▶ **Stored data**
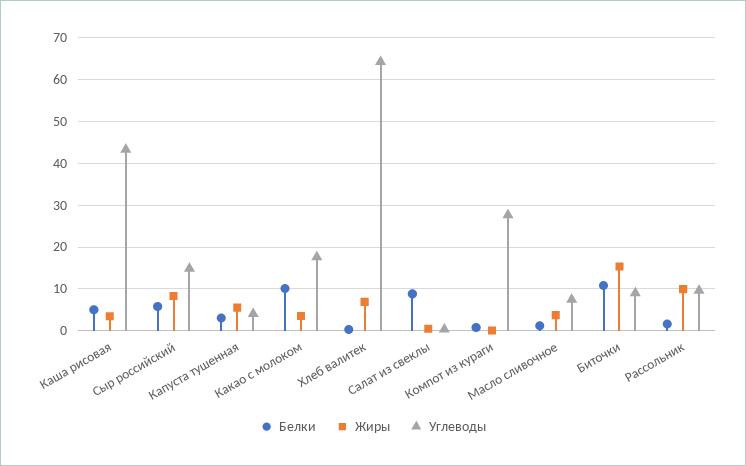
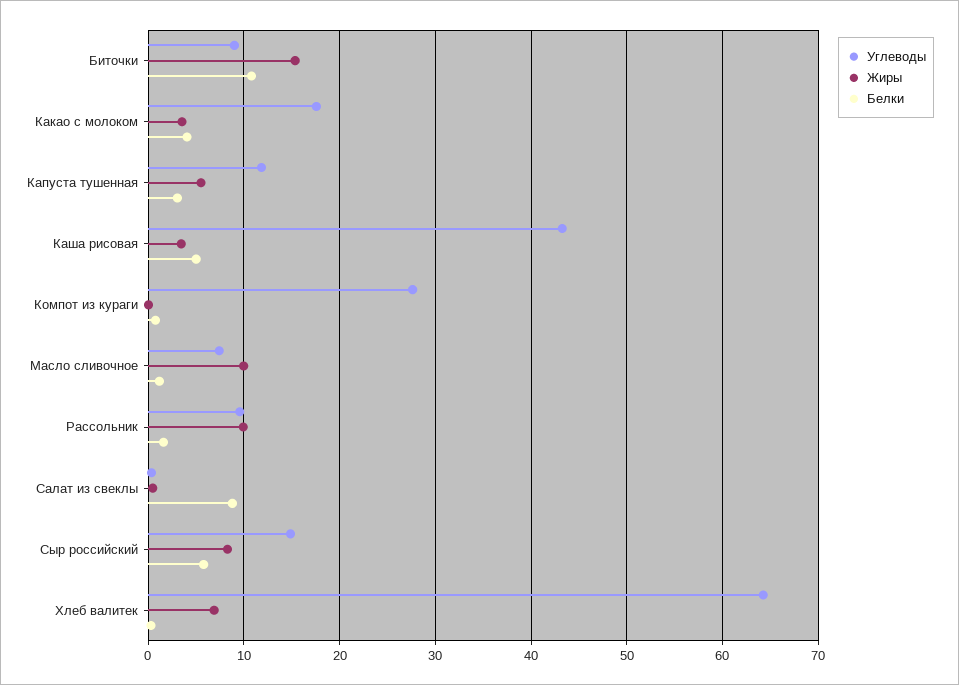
  {
    "Белки": {
      "Каша рисовая": 5,
      "Сыр российский": 6,
      "Капуста тушенная": 3,
-     "Какао с молоком": 10,
+     "Какао с молоком": 4,
      "Хлеб валитек": 0,
      "Салат из свеклы": 9,
      "Компот из кураги": 1,
      "Масло сливочное": 1,
      "Биточки": 11,
      "Рассольник": 2
    },
    "Жиры": {
      "Каша рисовая": 3,
      "Сыр российский": 8,
      "Капуста тушенная": 6,
      "Какао с молоком": 4,
      "Хлеб валитек": 7,
      "Салат из свеклы": 0,
      "Компот из кураги": 0,
-     "Масло сливочное": 4,
+     "Масло сливочное": 10,
      "Биточки": 15,
      "Рассольник": 10
    },
    "Углеводы": {
      "Каша рисовая": 43,
      "Сыр российский": 15,
-     "Капуста тушенная": 4,
+     "Капуста тушенная": 12,
      "Какао с молоком": 18,
      "Хлеб валитек": 64,
      "Салат из свеклы": 0,
      "Компот из кураги": 28,
      "Масло сливочное": 7,
      "Биточки": 9,
      "Рассольник": 10
    }
  }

▶ **Problem details**
Without the pictures, print the records in full, exactly as they appear.

▶ **Result of the task**
  {
    "Белки": {
      "Каша рисовая": 5,
      "Сыр российский": 6,
      "Капуста тушенная": 3,
-     "Какао с молоком": 10,
+     "Какао с молоком": 4,
      "Хлеб валитек": 0,
      "Салат из свеклы": 9,
      "Компот из кураги": 1,
      "Масло сливочное": 1,
      "Биточки": 11,
      "Рассольник": 2
    },
    "Жиры": {
      "Каша рисовая": 3,
      "Сыр российский": 8,
      "Капуста тушенная": 6,
      "Какао с молоком": 4,
      "Хлеб валитек": 7,
      "Салат из свеклы": 0,
      "Компот из кураги": 0,
-     "Масло сливочное": 4,
+     "Масло сливочное": 10,
      "Биточки": 15,
      "Рассольник": 10
    },
    "Углеводы": {
      "Каша рисовая": 43,
      "Сыр российский": 15,
-     "Капуста тушенная": 4,
+     "Капуста тушенная": 12,
      "Какао с молоком": 18,
      "Хлеб валитек": 64,
      "Салат из свеклы": 0,
      "Компот из кураги": 28,
      "Масло сливочное": 7,
      "Биточки": 9,
      "Рассольник": 10
    }
  }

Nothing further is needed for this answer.